For several weeks, Montana’s sugarbeet harvest looked pretty sweet, but then a foot of snow and freezing temperatures crashed the party like a Sour Patch Kid in a bowl of M&Ms.
Harvest had to stop to accommodate nearly two weeks of bad October weather. On the Billings end of Montana’s sugar belt, more than 30 percent of the beets still needed to be uprooted as warm, drying winds arrived late in the week. The race to harvest before the snow returned was in full sprint.
“We're at 66 percent harvested, 67 percent, somewhere in there, with a higher percentage on the east end of the district compared to the west end,” said Kim Nile, a Western Sugar Cooperative farmer near Forsyth.
Sugarbeet farming is a $100 million industry along the Yellowstone River and its lower tributaries from Fromberg to Sidney.
There was still snow on ground at midweek when Nile spoke. He estimated that no farmer had turned a wheel in weeks, which is to say beet diggers and carts remained idle through the crappy weather. There wasn’t much concern about deep freeze damage, about whether beets sliced for sugar making the Billings factory would weep white, or the juice would run clear as frozen beets do.

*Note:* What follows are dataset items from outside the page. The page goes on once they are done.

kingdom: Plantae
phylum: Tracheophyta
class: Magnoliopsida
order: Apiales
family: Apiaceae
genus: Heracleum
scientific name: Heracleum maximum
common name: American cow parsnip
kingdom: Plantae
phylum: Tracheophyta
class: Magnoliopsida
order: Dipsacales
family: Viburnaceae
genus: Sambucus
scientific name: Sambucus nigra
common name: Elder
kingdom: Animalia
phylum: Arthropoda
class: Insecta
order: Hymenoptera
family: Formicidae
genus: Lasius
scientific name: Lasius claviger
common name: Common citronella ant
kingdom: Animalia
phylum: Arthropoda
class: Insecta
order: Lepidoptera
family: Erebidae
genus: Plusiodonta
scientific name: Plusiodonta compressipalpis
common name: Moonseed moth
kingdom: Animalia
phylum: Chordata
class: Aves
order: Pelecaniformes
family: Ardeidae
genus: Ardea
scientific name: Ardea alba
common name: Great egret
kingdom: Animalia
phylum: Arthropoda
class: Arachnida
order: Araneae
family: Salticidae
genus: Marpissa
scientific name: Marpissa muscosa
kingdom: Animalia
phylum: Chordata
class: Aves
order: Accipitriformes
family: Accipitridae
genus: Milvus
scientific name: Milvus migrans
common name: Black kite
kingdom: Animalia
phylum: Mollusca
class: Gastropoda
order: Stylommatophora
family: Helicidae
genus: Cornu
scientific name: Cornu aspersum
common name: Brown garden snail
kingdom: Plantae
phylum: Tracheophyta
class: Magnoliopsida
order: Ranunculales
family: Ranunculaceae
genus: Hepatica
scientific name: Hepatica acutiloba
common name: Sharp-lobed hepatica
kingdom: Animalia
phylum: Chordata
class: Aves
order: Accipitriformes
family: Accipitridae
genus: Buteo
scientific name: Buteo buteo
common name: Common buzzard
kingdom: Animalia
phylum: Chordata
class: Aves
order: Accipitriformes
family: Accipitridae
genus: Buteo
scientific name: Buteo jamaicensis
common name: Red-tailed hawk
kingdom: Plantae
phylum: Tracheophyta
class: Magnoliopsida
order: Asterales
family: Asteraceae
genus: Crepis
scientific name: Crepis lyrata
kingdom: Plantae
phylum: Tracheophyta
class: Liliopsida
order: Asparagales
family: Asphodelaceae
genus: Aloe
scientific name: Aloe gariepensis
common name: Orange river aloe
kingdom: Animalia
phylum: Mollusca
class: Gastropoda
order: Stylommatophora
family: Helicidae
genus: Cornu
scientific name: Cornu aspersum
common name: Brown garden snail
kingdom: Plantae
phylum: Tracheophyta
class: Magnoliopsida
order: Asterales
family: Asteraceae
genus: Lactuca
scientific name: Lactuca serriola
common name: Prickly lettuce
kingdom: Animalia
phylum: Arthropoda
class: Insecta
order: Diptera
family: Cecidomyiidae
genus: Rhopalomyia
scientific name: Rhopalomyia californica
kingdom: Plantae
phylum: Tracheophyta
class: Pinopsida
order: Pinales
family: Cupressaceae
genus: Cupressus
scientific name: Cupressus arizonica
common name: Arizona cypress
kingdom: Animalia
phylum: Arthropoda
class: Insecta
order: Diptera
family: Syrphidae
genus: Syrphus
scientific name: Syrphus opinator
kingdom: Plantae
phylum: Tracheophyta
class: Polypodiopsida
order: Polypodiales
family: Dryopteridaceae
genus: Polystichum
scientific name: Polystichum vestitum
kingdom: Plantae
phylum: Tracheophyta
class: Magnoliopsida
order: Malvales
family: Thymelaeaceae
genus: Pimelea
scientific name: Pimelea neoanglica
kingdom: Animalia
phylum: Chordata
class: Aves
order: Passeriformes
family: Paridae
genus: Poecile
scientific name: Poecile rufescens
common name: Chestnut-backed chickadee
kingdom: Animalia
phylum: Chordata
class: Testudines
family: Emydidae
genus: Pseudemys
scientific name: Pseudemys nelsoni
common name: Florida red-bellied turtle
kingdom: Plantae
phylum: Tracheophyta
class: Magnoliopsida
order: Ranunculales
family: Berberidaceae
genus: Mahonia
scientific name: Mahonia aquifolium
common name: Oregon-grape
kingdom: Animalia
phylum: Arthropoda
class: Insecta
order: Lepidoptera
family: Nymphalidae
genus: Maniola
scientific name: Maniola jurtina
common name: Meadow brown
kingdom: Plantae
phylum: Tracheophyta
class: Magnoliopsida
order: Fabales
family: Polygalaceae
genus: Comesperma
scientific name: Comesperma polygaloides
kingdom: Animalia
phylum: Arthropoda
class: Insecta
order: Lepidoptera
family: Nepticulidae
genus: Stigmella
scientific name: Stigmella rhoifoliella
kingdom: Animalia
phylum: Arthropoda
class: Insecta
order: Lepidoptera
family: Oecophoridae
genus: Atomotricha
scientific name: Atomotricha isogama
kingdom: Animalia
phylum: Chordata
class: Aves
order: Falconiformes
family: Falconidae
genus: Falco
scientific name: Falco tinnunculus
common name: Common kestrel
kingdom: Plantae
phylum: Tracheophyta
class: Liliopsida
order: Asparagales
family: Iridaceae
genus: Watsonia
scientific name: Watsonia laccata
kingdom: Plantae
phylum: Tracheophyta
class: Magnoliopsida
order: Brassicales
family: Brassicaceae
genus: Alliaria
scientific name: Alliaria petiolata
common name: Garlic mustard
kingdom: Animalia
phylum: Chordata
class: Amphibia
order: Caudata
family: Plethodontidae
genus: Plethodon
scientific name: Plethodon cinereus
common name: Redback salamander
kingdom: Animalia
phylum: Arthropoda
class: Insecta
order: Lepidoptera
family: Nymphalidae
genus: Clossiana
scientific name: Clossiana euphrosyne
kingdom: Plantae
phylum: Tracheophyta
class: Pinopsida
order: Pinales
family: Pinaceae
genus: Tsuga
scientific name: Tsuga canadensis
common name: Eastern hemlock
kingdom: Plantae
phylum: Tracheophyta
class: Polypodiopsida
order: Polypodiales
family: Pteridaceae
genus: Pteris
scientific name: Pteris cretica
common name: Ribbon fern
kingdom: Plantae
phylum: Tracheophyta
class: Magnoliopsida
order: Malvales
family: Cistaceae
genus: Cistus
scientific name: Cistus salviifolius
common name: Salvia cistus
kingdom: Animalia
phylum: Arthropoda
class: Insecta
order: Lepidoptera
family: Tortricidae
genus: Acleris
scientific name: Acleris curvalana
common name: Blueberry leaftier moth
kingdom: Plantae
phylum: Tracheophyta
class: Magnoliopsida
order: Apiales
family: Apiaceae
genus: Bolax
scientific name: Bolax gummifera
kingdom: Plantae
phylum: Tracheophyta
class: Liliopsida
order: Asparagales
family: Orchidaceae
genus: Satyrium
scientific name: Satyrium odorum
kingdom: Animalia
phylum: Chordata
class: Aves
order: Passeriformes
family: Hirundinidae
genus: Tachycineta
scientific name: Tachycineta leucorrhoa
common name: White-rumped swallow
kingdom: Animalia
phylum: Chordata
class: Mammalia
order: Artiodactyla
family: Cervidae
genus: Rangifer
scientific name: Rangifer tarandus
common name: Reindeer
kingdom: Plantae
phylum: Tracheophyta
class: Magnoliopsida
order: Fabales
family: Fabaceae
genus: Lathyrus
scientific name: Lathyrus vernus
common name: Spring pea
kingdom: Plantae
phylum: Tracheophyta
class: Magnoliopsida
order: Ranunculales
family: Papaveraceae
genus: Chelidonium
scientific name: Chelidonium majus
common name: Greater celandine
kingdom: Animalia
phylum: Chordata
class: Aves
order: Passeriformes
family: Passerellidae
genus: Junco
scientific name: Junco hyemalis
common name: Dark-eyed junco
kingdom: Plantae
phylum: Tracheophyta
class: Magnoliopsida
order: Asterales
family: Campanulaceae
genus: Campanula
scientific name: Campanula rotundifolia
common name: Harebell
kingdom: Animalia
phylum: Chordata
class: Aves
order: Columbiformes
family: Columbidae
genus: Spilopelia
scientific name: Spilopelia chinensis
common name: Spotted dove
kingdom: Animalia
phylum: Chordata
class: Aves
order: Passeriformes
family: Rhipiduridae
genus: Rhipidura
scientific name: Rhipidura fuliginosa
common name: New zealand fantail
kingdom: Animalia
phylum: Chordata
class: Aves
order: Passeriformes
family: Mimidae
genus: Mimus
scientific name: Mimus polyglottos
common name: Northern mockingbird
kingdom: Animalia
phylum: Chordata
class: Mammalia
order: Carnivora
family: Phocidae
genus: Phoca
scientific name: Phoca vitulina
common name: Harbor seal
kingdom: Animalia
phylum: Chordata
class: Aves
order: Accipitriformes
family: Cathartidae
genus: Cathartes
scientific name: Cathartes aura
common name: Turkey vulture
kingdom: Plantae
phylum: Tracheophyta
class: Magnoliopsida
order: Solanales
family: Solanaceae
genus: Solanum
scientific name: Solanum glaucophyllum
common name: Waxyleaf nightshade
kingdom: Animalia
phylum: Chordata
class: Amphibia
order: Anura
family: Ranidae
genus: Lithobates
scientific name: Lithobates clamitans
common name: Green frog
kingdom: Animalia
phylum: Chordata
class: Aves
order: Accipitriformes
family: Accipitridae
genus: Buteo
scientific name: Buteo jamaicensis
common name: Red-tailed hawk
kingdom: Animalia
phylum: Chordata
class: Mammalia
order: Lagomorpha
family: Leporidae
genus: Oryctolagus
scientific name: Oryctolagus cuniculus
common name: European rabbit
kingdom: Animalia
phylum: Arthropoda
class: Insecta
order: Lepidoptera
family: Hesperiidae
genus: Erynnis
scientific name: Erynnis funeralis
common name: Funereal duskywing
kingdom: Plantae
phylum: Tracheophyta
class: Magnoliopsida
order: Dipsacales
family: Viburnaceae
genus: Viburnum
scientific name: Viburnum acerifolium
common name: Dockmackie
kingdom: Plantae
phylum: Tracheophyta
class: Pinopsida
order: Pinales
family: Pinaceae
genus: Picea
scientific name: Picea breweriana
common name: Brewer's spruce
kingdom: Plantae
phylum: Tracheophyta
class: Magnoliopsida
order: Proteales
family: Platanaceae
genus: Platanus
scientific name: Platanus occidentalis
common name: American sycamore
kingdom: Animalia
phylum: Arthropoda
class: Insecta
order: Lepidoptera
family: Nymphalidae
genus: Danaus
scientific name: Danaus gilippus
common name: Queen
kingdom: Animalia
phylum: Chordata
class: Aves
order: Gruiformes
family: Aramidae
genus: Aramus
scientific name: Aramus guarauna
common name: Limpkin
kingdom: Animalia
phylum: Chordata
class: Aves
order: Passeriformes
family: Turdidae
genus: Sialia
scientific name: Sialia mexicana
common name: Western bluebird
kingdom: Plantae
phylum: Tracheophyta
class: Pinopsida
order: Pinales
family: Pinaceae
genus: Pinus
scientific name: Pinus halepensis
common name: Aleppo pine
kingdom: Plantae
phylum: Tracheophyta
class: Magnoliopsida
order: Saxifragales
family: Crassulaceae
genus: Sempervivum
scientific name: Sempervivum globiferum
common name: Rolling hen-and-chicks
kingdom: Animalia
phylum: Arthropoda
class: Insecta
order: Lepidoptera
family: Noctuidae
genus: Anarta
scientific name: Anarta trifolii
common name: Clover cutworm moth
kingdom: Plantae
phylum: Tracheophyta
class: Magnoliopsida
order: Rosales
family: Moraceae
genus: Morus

The crop was looking pretty good early in the harvest. Randall Jobman, Western’s vice president of agriculture, northern region, said in September the cooperative's yield in Montana was expected to average 34.9 tons per acre, and predicted the crop in the Lovell, Wyo., area to average about 28.7 tons. Jobman put the sugar content at less than 18 percent.
But as the harvest reached full steam in early October, the sugar content was beating expectations, based on what Nile was hearing.